EXERCISE DIRECTIONS: Within the material below, transcribe exactly the lines from the one holding "X172259523Y-68587904D01*" through the one holding "X44672190Y-69556380D01*", keeping both ends and skipping the rest.

TASK DATA:

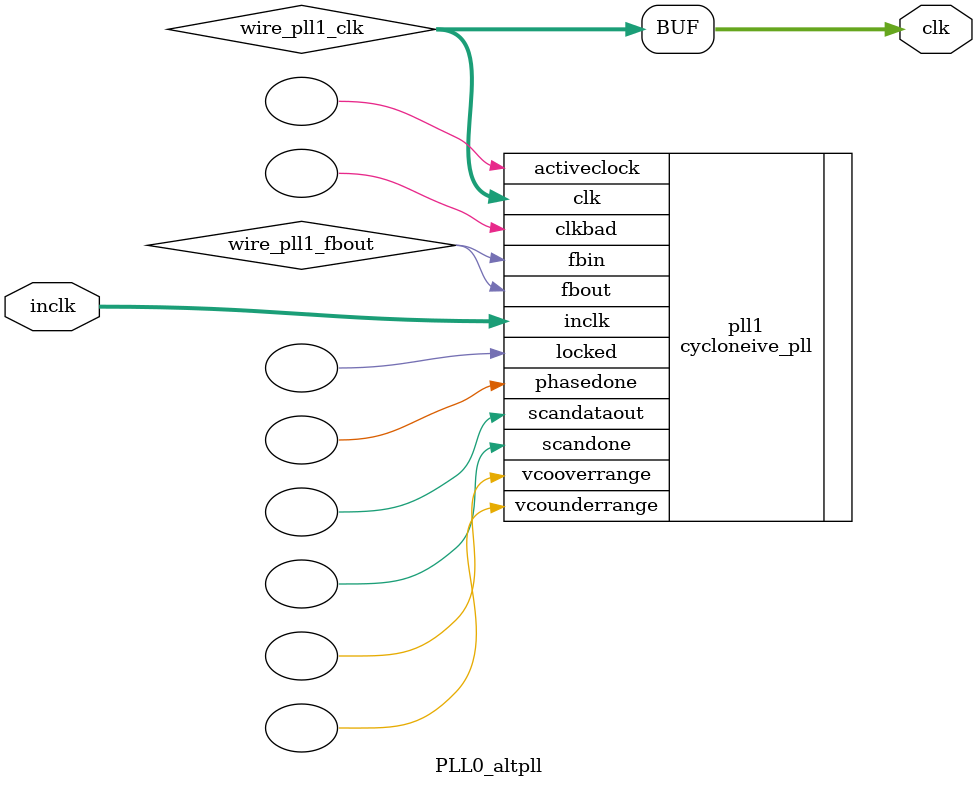
<source format=v>






//synthesis_resources = cycloneive_pll 1 
//synopsys translate_off
`timescale 1 ps / 1 ps
//synopsys translate_on
module  PLL0_altpll
	( 
	clk,
	inclk) /* synthesis synthesis_clearbox=1 */;
	output   [4:0]  clk;
	input   [1:0]  inclk;
`ifndef ALTERA_RESERVED_QIS
// synopsys translate_off
`endif
	tri0   [1:0]  inclk;
`ifndef ALTERA_RESERVED_QIS
// synopsys translate_on
`endif

	wire  [4:0]   wire_pll1_clk;
	wire  wire_pll1_fbout;

	cycloneive_pll   pll1
	( 
	.activeclock(),
	.clk(wire_pll1_clk),
	.clkbad(),
	.fbin(wire_pll1_fbout),
	.fbout(wire_pll1_fbout),
	.inclk(inclk),
	.locked(),
	.phasedone(),
	.scandataout(),
	.scandone(),
	.vcooverrange(),
	.vcounderrange()
	`ifndef FORMAL_VERIFICATION
	// synopsys translate_off
	`endif
	,
	.areset(1'b0),
	.clkswitch(1'b0),
	.configupdate(1'b0),
	.pfdena(1'b1),
	.phasecounterselect({3{1'b0}}),
	.phasestep(1'b0),
	.phaseupdown(1'b0),
	.scanclk(1'b0),
	.scanclkena(1'b1),
	.scandata(1'b0)
	`ifndef FORMAL_VERIFICATION
	// synopsys translate_on
	`endif
	);
	defparam
		pll1.bandwidth_type = "auto",
		pll1.clk0_divide_by = 56,
		pll1.clk0_duty_cycle = 50,
		pll1.clk0_multiply_by = 1,
		pll1.clk0_phase_shift = "0",
		pll1.clk1_divide_by = 2,
		pll1.clk1_duty_cycle = 50,
		pll1.clk1_multiply_by = 1,
		pll1.clk1_phase_shift = "0",
		pll1.clk2_divide_by = 1,
		pll1.clk2_duty_cycle = 50,
		pll1.clk2_multiply_by = 1,
		pll1.clk2_phase_shift = "0",
		pll1.clk3_divide_by = 1,
		pll1.clk3_duty_cycle = 50,
		pll1.clk3_multiply_by = 1,
		pll1.clk3_phase_shift = "0",
		pll1.compensate_clock = "clk0",
		pll1.inclk0_input_frequency = 20000,
		pll1.operation_mode = "normal",
		pll1.pll_type = "auto",
		pll1.lpm_type = "cycloneive_pll";
	assign
		clk = {wire_pll1_clk[4:0]};
endmodule //PLL0_altpll
//VALID FILE

</source>
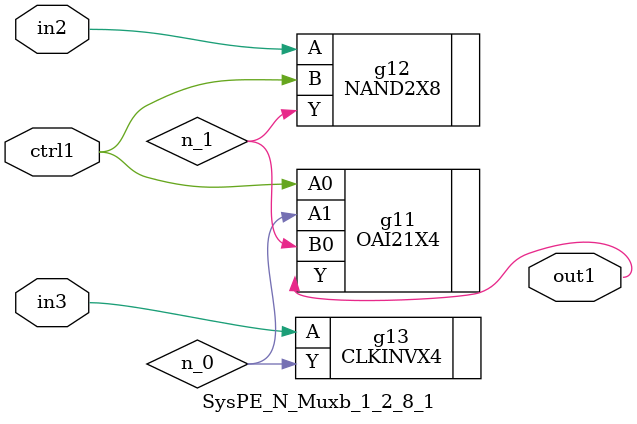
<source format=v>
`timescale 1ps / 1ps


module SysPE_N_Muxb_1_2_8_1(in3, in2, ctrl1, out1);
  input in3, in2, ctrl1;
  output out1;
  wire in3, in2, ctrl1;
  wire out1;
  wire n_0, n_1;
  OAI21X4 g11(.A0 (ctrl1), .A1 (n_0), .B0 (n_1), .Y (out1));
  NAND2X8 g12(.A (in2), .B (ctrl1), .Y (n_1));
  CLKINVX4 g13(.A (in3), .Y (n_0));
endmodule



</source>
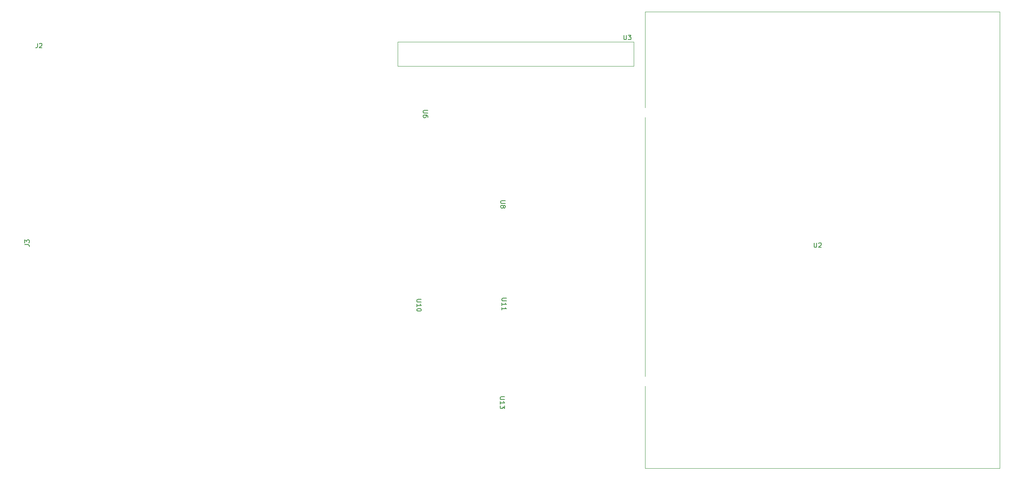
<source format=gto>
G04 #@! TF.GenerationSoftware,KiCad,Pcbnew,(6.0.10-0)*
G04 #@! TF.CreationDate,2023-01-03T15:37:50-08:00*
G04 #@! TF.ProjectId,lasagna-motherboard,6c617361-676e-4612-9d6d-6f7468657262,v0.1*
G04 #@! TF.SameCoordinates,Original*
G04 #@! TF.FileFunction,Legend,Top*
G04 #@! TF.FilePolarity,Positive*
%FSLAX46Y46*%
G04 Gerber Fmt 4.6, Leading zero omitted, Abs format (unit mm)*
G04 Created by KiCad (PCBNEW (6.0.10-0)) date 2023-01-03 15:37:50*
%MOMM*%
%LPD*%
G01*
G04 APERTURE LIST*
%ADD10C,0.150000*%
%ADD11C,0.120000*%
%ADD12C,1.000000*%
%ADD13C,3.302000*%
%ADD14C,2.184000*%
%ADD15R,1.981000X1.981000*%
%ADD16C,1.981000*%
%ADD17C,2.500000*%
%ADD18C,2.286000*%
%ADD19R,3.810000X3.810000*%
%ADD20R,1.778000X1.778000*%
%ADD21C,1.778000*%
%ADD22R,6.350000X6.350000*%
%ADD23C,3.810000*%
%ADD24C,3.429000*%
G04 APERTURE END LIST*
D10*
X211836095Y-112736380D02*
X211836095Y-113545904D01*
X211883714Y-113641142D01*
X211931333Y-113688761D01*
X212026571Y-113736380D01*
X212217047Y-113736380D01*
X212312285Y-113688761D01*
X212359904Y-113641142D01*
X212407523Y-113545904D01*
X212407523Y-112736380D01*
X212836095Y-112831619D02*
X212883714Y-112784000D01*
X212978952Y-112736380D01*
X213217047Y-112736380D01*
X213312285Y-112784000D01*
X213359904Y-112831619D01*
X213407523Y-112926857D01*
X213407523Y-113022095D01*
X213359904Y-113164952D01*
X212788476Y-113736380D01*
X213407523Y-113736380D01*
X144938619Y-146081904D02*
X144129095Y-146081904D01*
X144033857Y-146129523D01*
X143986238Y-146177142D01*
X143938619Y-146272380D01*
X143938619Y-146462857D01*
X143986238Y-146558095D01*
X144033857Y-146605714D01*
X144129095Y-146653333D01*
X144938619Y-146653333D01*
X143938619Y-147653333D02*
X143938619Y-147081904D01*
X143938619Y-147367619D02*
X144938619Y-147367619D01*
X144795761Y-147272380D01*
X144700523Y-147177142D01*
X144652904Y-147081904D01*
X144938619Y-147986666D02*
X144938619Y-148605714D01*
X144557666Y-148272380D01*
X144557666Y-148415238D01*
X144510047Y-148510476D01*
X144462428Y-148558095D01*
X144367190Y-148605714D01*
X144129095Y-148605714D01*
X144033857Y-148558095D01*
X143986238Y-148510476D01*
X143938619Y-148415238D01*
X143938619Y-148129523D01*
X143986238Y-148034285D01*
X144033857Y-147986666D01*
X126904619Y-124999904D02*
X126095095Y-124999904D01*
X125999857Y-125047523D01*
X125952238Y-125095142D01*
X125904619Y-125190380D01*
X125904619Y-125380857D01*
X125952238Y-125476095D01*
X125999857Y-125523714D01*
X126095095Y-125571333D01*
X126904619Y-125571333D01*
X125904619Y-126571333D02*
X125904619Y-125999904D01*
X125904619Y-126285619D02*
X126904619Y-126285619D01*
X126761761Y-126190380D01*
X126666523Y-126095142D01*
X126618904Y-125999904D01*
X126904619Y-127190380D02*
X126904619Y-127285619D01*
X126857000Y-127380857D01*
X126809380Y-127428476D01*
X126714142Y-127476095D01*
X126523666Y-127523714D01*
X126285571Y-127523714D01*
X126095095Y-127476095D01*
X125999857Y-127428476D01*
X125952238Y-127380857D01*
X125904619Y-127285619D01*
X125904619Y-127190380D01*
X125952238Y-127095142D01*
X125999857Y-127047523D01*
X126095095Y-126999904D01*
X126285571Y-126952285D01*
X126523666Y-126952285D01*
X126714142Y-126999904D01*
X126809380Y-127047523D01*
X126857000Y-127095142D01*
X126904619Y-127190380D01*
X170688095Y-67778380D02*
X170688095Y-68587904D01*
X170735714Y-68683142D01*
X170783333Y-68730761D01*
X170878571Y-68778380D01*
X171069047Y-68778380D01*
X171164285Y-68730761D01*
X171211904Y-68683142D01*
X171259523Y-68587904D01*
X171259523Y-67778380D01*
X171640476Y-67778380D02*
X172259523Y-67778380D01*
X171926190Y-68159333D01*
X172069047Y-68159333D01*
X172164285Y-68206952D01*
X172211904Y-68254571D01*
X172259523Y-68349809D01*
X172259523Y-68587904D01*
X172211904Y-68683142D01*
X172164285Y-68730761D01*
X172069047Y-68778380D01*
X171783333Y-68778380D01*
X171688095Y-68730761D01*
X171640476Y-68683142D01*
X43862666Y-69556380D02*
X43862666Y-70270666D01*
X43815047Y-70413523D01*
X43719809Y-70508761D01*
X43576952Y-70556380D01*
X43481714Y-70556380D01*
X44291238Y-69651619D02*
X44338857Y-69604000D01*
X44434095Y-69556380D01*
X44672190Y-69556380D01*
X44767428Y-69604000D01*
X44815047Y-69651619D01*
X44862666Y-69746857D01*
X44862666Y-69842095D01*
X44815047Y-69984952D01*
X44243619Y-70556380D01*
X44862666Y-70556380D01*
X41116380Y-113109333D02*
X41830666Y-113109333D01*
X41973523Y-113156952D01*
X42068761Y-113252190D01*
X42116380Y-113395047D01*
X42116380Y-113490285D01*
X41116380Y-112728380D02*
X41116380Y-112109333D01*
X41497333Y-112442666D01*
X41497333Y-112299809D01*
X41544952Y-112204571D01*
X41592571Y-112156952D01*
X41687809Y-112109333D01*
X41925904Y-112109333D01*
X42021142Y-112156952D01*
X42068761Y-112204571D01*
X42116380Y-112299809D01*
X42116380Y-112585523D01*
X42068761Y-112680761D01*
X42021142Y-112728380D01*
X145073619Y-103632095D02*
X144264095Y-103632095D01*
X144168857Y-103679714D01*
X144121238Y-103727333D01*
X144073619Y-103822571D01*
X144073619Y-104013047D01*
X144121238Y-104108285D01*
X144168857Y-104155904D01*
X144264095Y-104203523D01*
X145073619Y-104203523D01*
X144645047Y-104822571D02*
X144692666Y-104727333D01*
X144740285Y-104679714D01*
X144835523Y-104632095D01*
X144883142Y-104632095D01*
X144978380Y-104679714D01*
X145026000Y-104727333D01*
X145073619Y-104822571D01*
X145073619Y-105013047D01*
X145026000Y-105108285D01*
X144978380Y-105155904D01*
X144883142Y-105203523D01*
X144835523Y-105203523D01*
X144740285Y-105155904D01*
X144692666Y-105108285D01*
X144645047Y-105013047D01*
X144645047Y-104822571D01*
X144597428Y-104727333D01*
X144549809Y-104679714D01*
X144454571Y-104632095D01*
X144264095Y-104632095D01*
X144168857Y-104679714D01*
X144121238Y-104727333D01*
X144073619Y-104822571D01*
X144073619Y-105013047D01*
X144121238Y-105108285D01*
X144168857Y-105155904D01*
X144264095Y-105203523D01*
X144454571Y-105203523D01*
X144549809Y-105155904D01*
X144597428Y-105108285D01*
X144645047Y-105013047D01*
X128309619Y-84074095D02*
X127500095Y-84074095D01*
X127404857Y-84121714D01*
X127357238Y-84169333D01*
X127309619Y-84264571D01*
X127309619Y-84455047D01*
X127357238Y-84550285D01*
X127404857Y-84597904D01*
X127500095Y-84645523D01*
X128309619Y-84645523D01*
X128309619Y-85550285D02*
X128309619Y-85359809D01*
X128262000Y-85264571D01*
X128214380Y-85216952D01*
X128071523Y-85121714D01*
X127881047Y-85074095D01*
X127500095Y-85074095D01*
X127404857Y-85121714D01*
X127357238Y-85169333D01*
X127309619Y-85264571D01*
X127309619Y-85455047D01*
X127357238Y-85550285D01*
X127404857Y-85597904D01*
X127500095Y-85645523D01*
X127738190Y-85645523D01*
X127833428Y-85597904D01*
X127881047Y-85550285D01*
X127928666Y-85455047D01*
X127928666Y-85264571D01*
X127881047Y-85169333D01*
X127833428Y-85121714D01*
X127738190Y-85074095D01*
X145327619Y-124745904D02*
X144518095Y-124745904D01*
X144422857Y-124793523D01*
X144375238Y-124841142D01*
X144327619Y-124936380D01*
X144327619Y-125126857D01*
X144375238Y-125222095D01*
X144422857Y-125269714D01*
X144518095Y-125317333D01*
X145327619Y-125317333D01*
X144327619Y-126317333D02*
X144327619Y-125745904D01*
X144327619Y-126031619D02*
X145327619Y-126031619D01*
X145184761Y-125936380D01*
X145089523Y-125841142D01*
X145041904Y-125745904D01*
X144327619Y-127269714D02*
X144327619Y-126698285D01*
X144327619Y-126984000D02*
X145327619Y-126984000D01*
X145184761Y-126888761D01*
X145089523Y-126793523D01*
X145041904Y-126698285D01*
D11*
X175260000Y-161544000D02*
X251968000Y-161544000D01*
X251968000Y-161544000D02*
X251968000Y-62738000D01*
X251968000Y-62738000D02*
X175260000Y-62738000D01*
X175260000Y-62738000D02*
X175260000Y-161544000D01*
X172839000Y-70995667D02*
X172839000Y-69223001D01*
X172839000Y-69223001D02*
X121801000Y-69223000D01*
X121801000Y-69223000D02*
X121801000Y-74540999D01*
X121801000Y-74540999D02*
X172839000Y-74541000D01*
X172839000Y-72768333D02*
X172839000Y-70995667D01*
X172839000Y-74541000D02*
X172839000Y-72768333D01*
%LPC*%
D12*
X234968000Y-71544000D03*
X176968000Y-71544000D03*
X176968000Y-157544000D03*
X234968000Y-157544000D03*
D13*
X191135000Y-108585000D03*
X248285000Y-69215000D03*
X191135000Y-69215000D03*
X248285000Y-108585000D03*
D14*
X222250000Y-74612000D03*
X232410000Y-74612000D03*
D15*
X239712000Y-73660000D03*
D16*
X243213000Y-73660000D03*
D17*
X161544000Y-85852000D03*
X180594000Y-141732000D03*
X180594000Y-85852000D03*
X161544000Y-141732000D03*
D18*
X164592000Y-84582000D03*
X167132000Y-84582000D03*
X169672000Y-84582000D03*
X172212000Y-84582000D03*
X174752000Y-84582000D03*
X177292000Y-84582000D03*
X164592000Y-142748000D03*
X167132000Y-142748000D03*
X169672000Y-142748000D03*
X172212000Y-142748000D03*
X174752000Y-142748000D03*
X177292000Y-142748000D03*
X177292000Y-89662000D03*
X179832000Y-89662000D03*
X182372000Y-89662000D03*
X177292000Y-92202000D03*
X179832000Y-92202000D03*
X182372000Y-92202000D03*
X177292000Y-94742000D03*
X179832000Y-94742000D03*
X182372000Y-94742000D03*
X177292000Y-97282000D03*
X179832000Y-97282000D03*
X182372000Y-97282000D03*
X177419000Y-102362000D03*
X179959000Y-102362000D03*
X182499000Y-102362000D03*
X177419000Y-104902000D03*
X179959000Y-104902000D03*
X182499000Y-104902000D03*
X177419000Y-107442000D03*
X179959000Y-107442000D03*
X182499000Y-107442000D03*
X177419000Y-109982000D03*
X179959000Y-109982000D03*
X182499000Y-109982000D03*
X177419000Y-117602000D03*
X179959000Y-117602000D03*
X182499000Y-117602000D03*
X177419000Y-120142000D03*
X179959000Y-120142000D03*
X182499000Y-120142000D03*
X177419000Y-122682000D03*
X179959000Y-122682000D03*
X182499000Y-122682000D03*
X177419000Y-125222000D03*
X179959000Y-125222000D03*
X182499000Y-125222000D03*
X177419000Y-130302000D03*
X179959000Y-130302000D03*
X182499000Y-130302000D03*
X177419000Y-132842000D03*
X179959000Y-132842000D03*
X182499000Y-132842000D03*
X177419000Y-135382000D03*
X179959000Y-135382000D03*
X182499000Y-135382000D03*
X177419000Y-137922000D03*
X179959000Y-137922000D03*
X182499000Y-137922000D03*
D19*
X143891000Y-142240000D03*
X143891000Y-152400000D03*
D18*
X150495000Y-144780000D03*
X150495000Y-149860000D03*
D19*
X125857000Y-121158000D03*
X125857000Y-131318000D03*
D18*
X132461000Y-123698000D03*
X132461000Y-128778000D03*
D20*
X171450000Y-70612000D03*
D21*
X171450000Y-73152000D03*
X168910000Y-70612000D03*
X168910000Y-73152000D03*
X166370000Y-70612000D03*
X166370000Y-73152000D03*
X163830000Y-70612000D03*
X163830000Y-73152000D03*
X161290000Y-73152000D03*
X161290000Y-70612000D03*
X158750000Y-73152000D03*
X158750000Y-70612000D03*
X156210000Y-73152000D03*
X156210000Y-70612000D03*
X153670000Y-73152000D03*
X153670000Y-70612000D03*
X151130000Y-73152000D03*
X151130000Y-70612000D03*
X148590000Y-73152000D03*
X148590000Y-70612000D03*
X146050000Y-73152000D03*
X146050000Y-70612000D03*
X143510000Y-73152000D03*
X143510000Y-70612000D03*
X140970000Y-73152000D03*
X140970000Y-70612000D03*
X138430000Y-73152000D03*
X138430000Y-70612000D03*
X135890000Y-73152000D03*
X135890000Y-70612000D03*
X133350000Y-73152000D03*
X133350000Y-70612000D03*
X130810000Y-73152000D03*
X130810000Y-70612000D03*
X128270000Y-73152000D03*
X128270000Y-70612000D03*
X125730000Y-73152000D03*
X125730000Y-70612000D03*
X123190000Y-73152000D03*
X123190000Y-70612000D03*
D18*
X41402000Y-68580000D03*
X41402000Y-66040000D03*
D19*
X143764000Y-89916000D03*
X143764000Y-79756000D03*
D18*
X150368000Y-87376000D03*
X150368000Y-82296000D03*
D19*
X125857000Y-110490000D03*
X125857000Y-100330000D03*
D18*
X132461000Y-107950000D03*
X132461000Y-102870000D03*
D22*
X42164000Y-117856000D03*
X42164000Y-107696000D03*
D23*
X243332000Y-147066000D03*
X243332000Y-152146000D03*
D19*
X143764000Y-99314000D03*
X143764000Y-109474000D03*
D18*
X150368000Y-101854000D03*
X150368000Y-106934000D03*
D19*
X125857000Y-80010000D03*
X125857000Y-90170000D03*
D18*
X132461000Y-82550000D03*
X132461000Y-87630000D03*
D19*
X125857000Y-152400000D03*
X125857000Y-142240000D03*
D18*
X132461000Y-149860000D03*
X132461000Y-144780000D03*
D24*
X211582000Y-132080000D03*
X211582000Y-147320000D03*
X233172000Y-132080000D03*
X233172000Y-147320000D03*
D18*
X218567000Y-148590000D03*
X221107000Y-148590000D03*
X223647000Y-148590000D03*
X226187000Y-148590000D03*
X216027000Y-130810000D03*
X218567000Y-130810000D03*
X221107000Y-130810000D03*
X223647000Y-130810000D03*
X226187000Y-130810000D03*
X228727000Y-130810000D03*
D19*
X143891000Y-121158000D03*
X143891000Y-131318000D03*
D18*
X150495000Y-123698000D03*
X150495000Y-128778000D03*
M02*

</source>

PROBLEM SOLUTION:
X172259523Y-68587904D01*
X172211904Y-68683142D01*
X172164285Y-68730761D01*
X172069047Y-68778380D01*
X171783333Y-68778380D01*
X171688095Y-68730761D01*
X171640476Y-68683142D01*
X43862666Y-69556380D02*
X43862666Y-70270666D01*
X43815047Y-70413523D01*
X43719809Y-70508761D01*
X43576952Y-70556380D01*
X43481714Y-70556380D01*
X44291238Y-69651619D02*
X44338857Y-69604000D01*
X44434095Y-69556380D01*
X44672190Y-69556380D01*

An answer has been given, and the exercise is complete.